You know... Going to College today really triggered something. Since the moment I entered and the moment I exited, it`s like a sudden ephipany happened in my head. It`s my time to shine. Growing up, I remember having so many dreams, so much hope. Hah, I used to want to be a chef, I used to want to be a professional skater, I used to be wild, I used to be free. Those dreams growing up eventually died or were crushed. It seems like nothing in my life has had great significants. I can`t exactly find my meaning in life. Where I belong.

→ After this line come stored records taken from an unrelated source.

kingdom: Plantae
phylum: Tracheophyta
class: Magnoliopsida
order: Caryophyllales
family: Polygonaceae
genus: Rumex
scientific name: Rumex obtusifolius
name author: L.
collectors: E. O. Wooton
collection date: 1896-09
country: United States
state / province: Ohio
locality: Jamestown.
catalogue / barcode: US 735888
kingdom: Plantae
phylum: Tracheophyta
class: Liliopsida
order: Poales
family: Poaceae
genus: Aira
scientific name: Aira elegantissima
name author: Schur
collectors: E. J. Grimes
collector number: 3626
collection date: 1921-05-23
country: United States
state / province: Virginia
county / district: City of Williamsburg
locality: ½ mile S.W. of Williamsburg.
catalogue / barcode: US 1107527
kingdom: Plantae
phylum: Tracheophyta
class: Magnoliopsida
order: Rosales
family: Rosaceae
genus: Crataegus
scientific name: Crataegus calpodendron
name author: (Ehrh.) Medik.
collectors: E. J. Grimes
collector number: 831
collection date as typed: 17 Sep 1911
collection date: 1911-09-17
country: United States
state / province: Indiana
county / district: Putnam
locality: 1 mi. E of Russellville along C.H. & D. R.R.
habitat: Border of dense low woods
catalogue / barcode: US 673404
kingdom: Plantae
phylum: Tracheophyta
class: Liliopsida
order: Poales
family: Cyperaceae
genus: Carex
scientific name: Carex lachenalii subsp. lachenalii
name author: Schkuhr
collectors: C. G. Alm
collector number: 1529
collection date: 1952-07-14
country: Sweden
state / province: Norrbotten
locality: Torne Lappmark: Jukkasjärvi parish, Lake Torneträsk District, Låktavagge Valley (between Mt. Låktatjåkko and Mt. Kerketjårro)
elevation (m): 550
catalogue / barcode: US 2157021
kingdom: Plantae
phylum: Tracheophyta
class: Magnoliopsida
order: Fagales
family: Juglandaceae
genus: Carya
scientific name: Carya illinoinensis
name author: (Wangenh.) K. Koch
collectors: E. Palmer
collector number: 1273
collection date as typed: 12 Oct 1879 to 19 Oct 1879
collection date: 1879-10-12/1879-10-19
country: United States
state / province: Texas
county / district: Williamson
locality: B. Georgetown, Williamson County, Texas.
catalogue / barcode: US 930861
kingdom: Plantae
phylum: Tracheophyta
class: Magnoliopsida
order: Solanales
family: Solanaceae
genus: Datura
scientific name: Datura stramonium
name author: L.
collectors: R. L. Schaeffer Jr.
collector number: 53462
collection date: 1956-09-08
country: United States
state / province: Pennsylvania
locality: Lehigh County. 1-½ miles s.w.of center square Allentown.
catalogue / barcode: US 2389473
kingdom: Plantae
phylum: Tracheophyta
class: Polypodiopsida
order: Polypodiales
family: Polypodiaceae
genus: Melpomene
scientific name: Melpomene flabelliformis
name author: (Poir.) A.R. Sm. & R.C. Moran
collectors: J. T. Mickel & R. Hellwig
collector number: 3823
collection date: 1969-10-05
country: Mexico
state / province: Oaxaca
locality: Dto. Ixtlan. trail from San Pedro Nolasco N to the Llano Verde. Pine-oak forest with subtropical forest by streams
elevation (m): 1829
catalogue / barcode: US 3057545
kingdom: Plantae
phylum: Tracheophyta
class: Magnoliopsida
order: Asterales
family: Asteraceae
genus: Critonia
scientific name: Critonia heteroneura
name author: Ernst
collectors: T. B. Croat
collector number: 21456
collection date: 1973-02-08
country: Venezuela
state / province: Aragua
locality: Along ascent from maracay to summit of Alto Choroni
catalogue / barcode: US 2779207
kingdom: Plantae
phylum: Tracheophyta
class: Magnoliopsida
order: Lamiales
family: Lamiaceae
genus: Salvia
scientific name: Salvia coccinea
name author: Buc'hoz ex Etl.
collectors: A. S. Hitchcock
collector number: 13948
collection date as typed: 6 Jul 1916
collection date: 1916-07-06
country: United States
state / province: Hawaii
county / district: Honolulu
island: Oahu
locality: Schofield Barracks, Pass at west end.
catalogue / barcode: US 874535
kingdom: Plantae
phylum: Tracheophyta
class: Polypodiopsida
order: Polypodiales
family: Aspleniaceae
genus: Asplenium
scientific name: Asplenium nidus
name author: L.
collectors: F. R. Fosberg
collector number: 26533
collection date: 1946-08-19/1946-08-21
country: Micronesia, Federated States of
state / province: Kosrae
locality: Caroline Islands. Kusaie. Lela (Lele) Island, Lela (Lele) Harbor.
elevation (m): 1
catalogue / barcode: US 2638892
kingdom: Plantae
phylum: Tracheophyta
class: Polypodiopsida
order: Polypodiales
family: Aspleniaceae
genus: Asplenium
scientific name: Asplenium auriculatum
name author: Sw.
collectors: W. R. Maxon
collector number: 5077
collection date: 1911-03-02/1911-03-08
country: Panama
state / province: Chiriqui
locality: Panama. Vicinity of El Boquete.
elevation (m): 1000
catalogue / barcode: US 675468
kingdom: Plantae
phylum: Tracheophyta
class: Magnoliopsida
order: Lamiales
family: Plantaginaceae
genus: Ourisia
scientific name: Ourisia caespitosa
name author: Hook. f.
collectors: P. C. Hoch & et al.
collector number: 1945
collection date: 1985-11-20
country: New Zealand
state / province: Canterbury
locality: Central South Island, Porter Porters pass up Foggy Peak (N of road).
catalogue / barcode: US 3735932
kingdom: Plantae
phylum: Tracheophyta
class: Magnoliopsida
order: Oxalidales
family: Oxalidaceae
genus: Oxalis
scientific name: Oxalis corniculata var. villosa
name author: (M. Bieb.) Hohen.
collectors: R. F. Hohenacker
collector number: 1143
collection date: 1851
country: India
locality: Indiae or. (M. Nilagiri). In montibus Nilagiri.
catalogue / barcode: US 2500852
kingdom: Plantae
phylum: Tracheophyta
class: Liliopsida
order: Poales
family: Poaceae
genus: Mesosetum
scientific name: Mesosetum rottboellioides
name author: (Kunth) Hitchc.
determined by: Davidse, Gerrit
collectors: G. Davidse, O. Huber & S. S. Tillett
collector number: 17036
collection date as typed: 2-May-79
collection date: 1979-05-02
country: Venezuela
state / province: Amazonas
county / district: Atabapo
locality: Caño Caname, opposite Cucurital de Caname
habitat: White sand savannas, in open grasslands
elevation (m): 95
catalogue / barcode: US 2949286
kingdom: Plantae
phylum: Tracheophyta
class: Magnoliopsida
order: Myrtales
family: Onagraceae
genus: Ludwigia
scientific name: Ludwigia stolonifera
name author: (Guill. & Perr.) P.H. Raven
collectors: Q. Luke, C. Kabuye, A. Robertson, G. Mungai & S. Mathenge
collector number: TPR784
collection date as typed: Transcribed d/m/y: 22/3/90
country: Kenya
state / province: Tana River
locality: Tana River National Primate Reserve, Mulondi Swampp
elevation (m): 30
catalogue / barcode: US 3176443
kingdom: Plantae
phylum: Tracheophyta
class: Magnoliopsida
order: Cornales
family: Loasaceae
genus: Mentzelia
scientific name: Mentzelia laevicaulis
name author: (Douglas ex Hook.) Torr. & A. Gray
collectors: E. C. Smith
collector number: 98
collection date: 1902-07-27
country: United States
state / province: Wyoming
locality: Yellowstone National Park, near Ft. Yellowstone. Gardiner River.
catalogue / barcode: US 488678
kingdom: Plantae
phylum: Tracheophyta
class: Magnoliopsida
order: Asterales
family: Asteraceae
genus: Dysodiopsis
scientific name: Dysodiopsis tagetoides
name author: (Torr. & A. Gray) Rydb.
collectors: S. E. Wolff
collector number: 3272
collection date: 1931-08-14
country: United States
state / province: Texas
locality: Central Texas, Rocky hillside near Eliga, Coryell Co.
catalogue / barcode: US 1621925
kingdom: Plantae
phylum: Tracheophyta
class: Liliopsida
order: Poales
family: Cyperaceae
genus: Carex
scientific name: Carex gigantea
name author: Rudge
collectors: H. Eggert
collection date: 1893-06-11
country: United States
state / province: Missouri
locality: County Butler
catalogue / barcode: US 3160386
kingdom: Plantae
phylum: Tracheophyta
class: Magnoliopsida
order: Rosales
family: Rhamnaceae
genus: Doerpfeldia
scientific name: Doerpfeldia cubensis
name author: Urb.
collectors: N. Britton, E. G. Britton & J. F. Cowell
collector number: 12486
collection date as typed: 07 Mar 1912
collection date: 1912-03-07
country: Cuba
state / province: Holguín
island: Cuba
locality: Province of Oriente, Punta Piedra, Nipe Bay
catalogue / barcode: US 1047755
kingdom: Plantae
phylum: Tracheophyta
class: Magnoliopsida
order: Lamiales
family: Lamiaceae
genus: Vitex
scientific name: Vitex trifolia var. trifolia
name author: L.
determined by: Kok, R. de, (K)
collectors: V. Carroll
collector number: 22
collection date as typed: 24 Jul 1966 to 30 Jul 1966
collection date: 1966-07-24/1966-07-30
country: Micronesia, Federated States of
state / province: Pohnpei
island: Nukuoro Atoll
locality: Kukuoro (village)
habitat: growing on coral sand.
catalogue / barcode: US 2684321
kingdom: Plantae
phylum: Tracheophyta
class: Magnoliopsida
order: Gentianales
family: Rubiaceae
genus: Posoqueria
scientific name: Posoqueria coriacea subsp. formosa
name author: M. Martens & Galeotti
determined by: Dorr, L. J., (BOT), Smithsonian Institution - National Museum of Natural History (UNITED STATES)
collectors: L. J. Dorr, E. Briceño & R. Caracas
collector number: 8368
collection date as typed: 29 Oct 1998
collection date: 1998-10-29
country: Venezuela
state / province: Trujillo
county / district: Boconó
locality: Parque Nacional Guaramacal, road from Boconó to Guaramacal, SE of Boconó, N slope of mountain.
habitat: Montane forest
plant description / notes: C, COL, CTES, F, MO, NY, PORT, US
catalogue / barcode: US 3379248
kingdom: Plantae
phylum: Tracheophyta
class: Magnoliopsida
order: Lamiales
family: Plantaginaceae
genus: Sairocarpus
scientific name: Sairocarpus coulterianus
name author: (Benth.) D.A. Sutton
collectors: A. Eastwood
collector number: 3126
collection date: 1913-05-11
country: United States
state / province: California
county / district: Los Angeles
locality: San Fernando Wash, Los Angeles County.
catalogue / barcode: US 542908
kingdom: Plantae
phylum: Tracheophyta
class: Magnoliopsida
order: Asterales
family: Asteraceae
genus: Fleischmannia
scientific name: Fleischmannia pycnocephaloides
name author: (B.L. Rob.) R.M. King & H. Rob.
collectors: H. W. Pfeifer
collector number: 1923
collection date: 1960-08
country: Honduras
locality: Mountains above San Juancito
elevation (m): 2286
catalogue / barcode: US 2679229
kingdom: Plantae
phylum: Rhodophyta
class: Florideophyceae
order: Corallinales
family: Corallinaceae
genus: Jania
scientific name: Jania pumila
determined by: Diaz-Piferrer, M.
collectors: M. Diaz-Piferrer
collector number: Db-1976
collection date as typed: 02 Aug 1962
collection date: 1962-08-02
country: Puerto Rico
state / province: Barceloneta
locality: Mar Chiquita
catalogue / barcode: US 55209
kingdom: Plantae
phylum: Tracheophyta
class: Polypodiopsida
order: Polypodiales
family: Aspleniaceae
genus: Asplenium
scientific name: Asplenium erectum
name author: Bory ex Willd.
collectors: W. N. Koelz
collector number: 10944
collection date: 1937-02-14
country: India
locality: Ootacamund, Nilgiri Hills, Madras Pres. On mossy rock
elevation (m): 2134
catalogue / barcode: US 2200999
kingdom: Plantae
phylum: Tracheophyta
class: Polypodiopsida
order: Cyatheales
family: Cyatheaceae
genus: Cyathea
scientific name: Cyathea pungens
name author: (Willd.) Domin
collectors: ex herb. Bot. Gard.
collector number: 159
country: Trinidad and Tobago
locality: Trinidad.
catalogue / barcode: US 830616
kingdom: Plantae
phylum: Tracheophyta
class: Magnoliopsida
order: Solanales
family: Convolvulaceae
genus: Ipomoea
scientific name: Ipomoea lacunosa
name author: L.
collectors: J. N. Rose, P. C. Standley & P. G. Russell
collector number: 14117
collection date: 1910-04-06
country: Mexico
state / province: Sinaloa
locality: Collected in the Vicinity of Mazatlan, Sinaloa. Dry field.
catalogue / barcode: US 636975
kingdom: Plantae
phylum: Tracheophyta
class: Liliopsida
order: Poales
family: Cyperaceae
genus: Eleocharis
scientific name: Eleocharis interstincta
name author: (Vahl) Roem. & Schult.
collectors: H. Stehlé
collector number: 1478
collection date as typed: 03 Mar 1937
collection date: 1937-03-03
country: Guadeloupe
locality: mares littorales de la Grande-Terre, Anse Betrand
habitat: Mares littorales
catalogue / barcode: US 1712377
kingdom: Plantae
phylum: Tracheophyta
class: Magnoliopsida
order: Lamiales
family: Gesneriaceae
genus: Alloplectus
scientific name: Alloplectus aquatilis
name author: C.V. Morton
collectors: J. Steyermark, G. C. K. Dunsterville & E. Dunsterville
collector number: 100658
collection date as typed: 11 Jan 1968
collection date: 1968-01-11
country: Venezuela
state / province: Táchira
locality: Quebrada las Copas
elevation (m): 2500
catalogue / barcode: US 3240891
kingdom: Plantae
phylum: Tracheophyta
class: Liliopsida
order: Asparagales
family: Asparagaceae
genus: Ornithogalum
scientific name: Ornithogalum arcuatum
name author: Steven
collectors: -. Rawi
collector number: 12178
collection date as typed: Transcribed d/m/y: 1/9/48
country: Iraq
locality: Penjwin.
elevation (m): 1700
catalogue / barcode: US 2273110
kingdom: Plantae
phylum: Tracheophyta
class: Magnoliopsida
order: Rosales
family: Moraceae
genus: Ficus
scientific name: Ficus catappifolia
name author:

But lately, life well... really seems to be coming together. As one life ends, another is born. This is the process of reincarnation. When Highschool ended; I moved, I lost my job, I forgot friends, my old life had faded away. But from that light my old life gave, it awoke a new light hidden in the darkness of my mind. I feel like things are really starting to come together, and that I am not only starting to see these changes through my eyes now, but I see them through everyday life. I don`t feel like I am the same person I was even a month ago. I look at things now in different colours. Now that I have my main dream on the table, I finally refuse to let that go. I plan to pursuit my dream no matter what. Highschool was my step to finding it, college my step to finally making dream reality...
I hav`nt felt this happy, this adventurous in a very long time. I hope that someday, you'll feel this happy with your life eventually. It is a vigorous feeling throught your heart and your mind. I AM doing something with my life, I WANT to do something worth meaning with my life. I WILL achieve the life I want. Only if I pursue it with everything I have in me.
Gandhi said, “Almost everything you do will seem insignificant, but it is important that you do it"
and I feel this way. Almost everyday I have lived I feel insignificant to others; to this world. I feel insignificant to the dream I want to pursue, but it is important. I will no longer give up like I always have, I will do it.
Smiles don`t last forever, but cherish them well they can. Create new smiles out of old ones; life out of life.
I plan to be successful one day. Now is my time.
I am prepared to accept my new life.